Five local dishes Granadinos can’t get enough of:

  1. Pionono cakes are a combination of sugar and cinnamon mixed to perfection. These little golden delicacies are bursting with flavor. Called Piononos de Santa Fe. They are from a village close to Granada´s airport, Santa Fé. Named Pionono after the Pope Pius IX which is Pio Nono in Italian. Sold in cake shops throughout Granada, the most well known one is Casa La Isla close to El Corte Ingles store. They also serve cakes, coffee and ice cream too.
  2. Cassata ice cream from Los italianos on Gran Via. From the month of March there are queues and crowds around the entrance, they close mid September. The house speciality is Cassata and also Coffee cake ice cream. Pistachio or Orange ice creams are also very popular. Trading since 1936 and they have fine tuned their recipes for the most demanding customer. Even Michelle Obama has tasted their ice creams on her private visit to Granada.
  3. Plato alpujarreño this hearty dish consists of potatoes cut into slices and fried in olive with juicy green peppers served with fried egg, black pudding, pork chops and longaniza sausage. Like a Granada style fry up! It is typical of the Alpujarra mountain villages but can be found in Granada city too.
  4. Habas con jamón Broad Beans with ham. Locally produced baby broad beans are picked when tender, fried in local olive oil and topped with bite sized pieces of Spanish ham from the Alpujarra, often with a fried egg too. In a tiny side street called San Sebastian, the Bar Aliatar trading since 1957, also prides itself in serving a baguette stuffed with broad beans, ask for Bocadillo de Habas.

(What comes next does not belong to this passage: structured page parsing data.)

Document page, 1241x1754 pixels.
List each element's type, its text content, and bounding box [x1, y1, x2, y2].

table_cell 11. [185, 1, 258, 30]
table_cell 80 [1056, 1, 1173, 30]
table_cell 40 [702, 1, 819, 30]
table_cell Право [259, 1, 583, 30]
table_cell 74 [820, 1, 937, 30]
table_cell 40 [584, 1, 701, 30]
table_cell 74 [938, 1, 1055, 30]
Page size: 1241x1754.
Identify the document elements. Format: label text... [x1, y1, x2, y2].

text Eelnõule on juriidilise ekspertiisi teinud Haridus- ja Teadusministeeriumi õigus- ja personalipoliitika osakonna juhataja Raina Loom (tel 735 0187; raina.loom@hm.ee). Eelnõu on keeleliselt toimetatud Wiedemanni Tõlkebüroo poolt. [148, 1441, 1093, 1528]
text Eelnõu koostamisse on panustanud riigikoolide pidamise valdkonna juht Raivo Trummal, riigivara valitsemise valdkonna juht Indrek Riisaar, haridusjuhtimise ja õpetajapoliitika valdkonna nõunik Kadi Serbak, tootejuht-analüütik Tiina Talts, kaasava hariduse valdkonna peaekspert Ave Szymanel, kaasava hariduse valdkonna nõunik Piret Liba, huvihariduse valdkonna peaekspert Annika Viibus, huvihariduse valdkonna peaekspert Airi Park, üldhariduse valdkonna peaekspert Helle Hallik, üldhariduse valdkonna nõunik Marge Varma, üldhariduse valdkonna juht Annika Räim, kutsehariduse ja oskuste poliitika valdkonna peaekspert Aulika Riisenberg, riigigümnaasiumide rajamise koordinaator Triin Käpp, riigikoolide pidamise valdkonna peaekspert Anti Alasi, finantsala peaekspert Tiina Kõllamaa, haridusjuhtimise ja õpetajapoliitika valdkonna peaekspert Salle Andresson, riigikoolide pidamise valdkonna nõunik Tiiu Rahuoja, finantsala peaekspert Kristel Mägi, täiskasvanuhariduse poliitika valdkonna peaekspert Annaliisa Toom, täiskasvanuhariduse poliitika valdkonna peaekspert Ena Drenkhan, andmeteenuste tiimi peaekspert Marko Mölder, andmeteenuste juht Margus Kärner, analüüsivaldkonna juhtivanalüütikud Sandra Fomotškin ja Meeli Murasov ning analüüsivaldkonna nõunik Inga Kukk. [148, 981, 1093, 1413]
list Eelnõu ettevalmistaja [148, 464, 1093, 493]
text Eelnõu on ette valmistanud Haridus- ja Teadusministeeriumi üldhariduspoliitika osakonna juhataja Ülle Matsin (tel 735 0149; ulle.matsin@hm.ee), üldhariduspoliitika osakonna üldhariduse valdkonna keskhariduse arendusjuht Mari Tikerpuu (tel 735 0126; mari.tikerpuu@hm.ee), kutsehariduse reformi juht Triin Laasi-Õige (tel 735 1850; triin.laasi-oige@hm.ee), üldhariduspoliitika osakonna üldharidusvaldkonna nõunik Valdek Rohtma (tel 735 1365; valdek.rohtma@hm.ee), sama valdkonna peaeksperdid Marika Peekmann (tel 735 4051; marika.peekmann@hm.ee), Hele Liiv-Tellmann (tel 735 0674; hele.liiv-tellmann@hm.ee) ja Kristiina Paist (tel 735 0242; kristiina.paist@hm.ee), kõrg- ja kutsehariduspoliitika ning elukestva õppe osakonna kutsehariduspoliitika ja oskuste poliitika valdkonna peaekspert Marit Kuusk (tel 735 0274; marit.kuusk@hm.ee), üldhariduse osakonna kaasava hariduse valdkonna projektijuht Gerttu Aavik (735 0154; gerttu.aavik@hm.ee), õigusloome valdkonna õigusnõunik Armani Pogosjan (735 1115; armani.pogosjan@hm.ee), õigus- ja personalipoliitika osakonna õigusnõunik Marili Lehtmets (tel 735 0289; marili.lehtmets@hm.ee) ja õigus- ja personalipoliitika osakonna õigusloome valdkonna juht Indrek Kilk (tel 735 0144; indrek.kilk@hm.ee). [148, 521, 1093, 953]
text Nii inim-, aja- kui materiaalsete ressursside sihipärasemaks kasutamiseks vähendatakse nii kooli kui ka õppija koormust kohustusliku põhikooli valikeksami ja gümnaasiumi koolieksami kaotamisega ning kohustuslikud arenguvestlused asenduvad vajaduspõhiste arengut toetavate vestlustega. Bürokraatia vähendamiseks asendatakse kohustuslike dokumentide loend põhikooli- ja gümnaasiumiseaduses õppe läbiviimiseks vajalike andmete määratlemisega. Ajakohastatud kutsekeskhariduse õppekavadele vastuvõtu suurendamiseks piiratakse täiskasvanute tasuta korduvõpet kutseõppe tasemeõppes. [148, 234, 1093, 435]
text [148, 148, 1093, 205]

  5. Spanish Ham from Trevelez. Generally any Iberian Ham is a delicacy in Spain, but the ham from this area is special due to the conditions in which it is cured. Trevelez is the highest village in mainland Spain at 1476 metres above sea level (4842ft) has fresh mountain air and a perfect climate curing the ham. You can taste this ham in Granada city and most places throughout the province.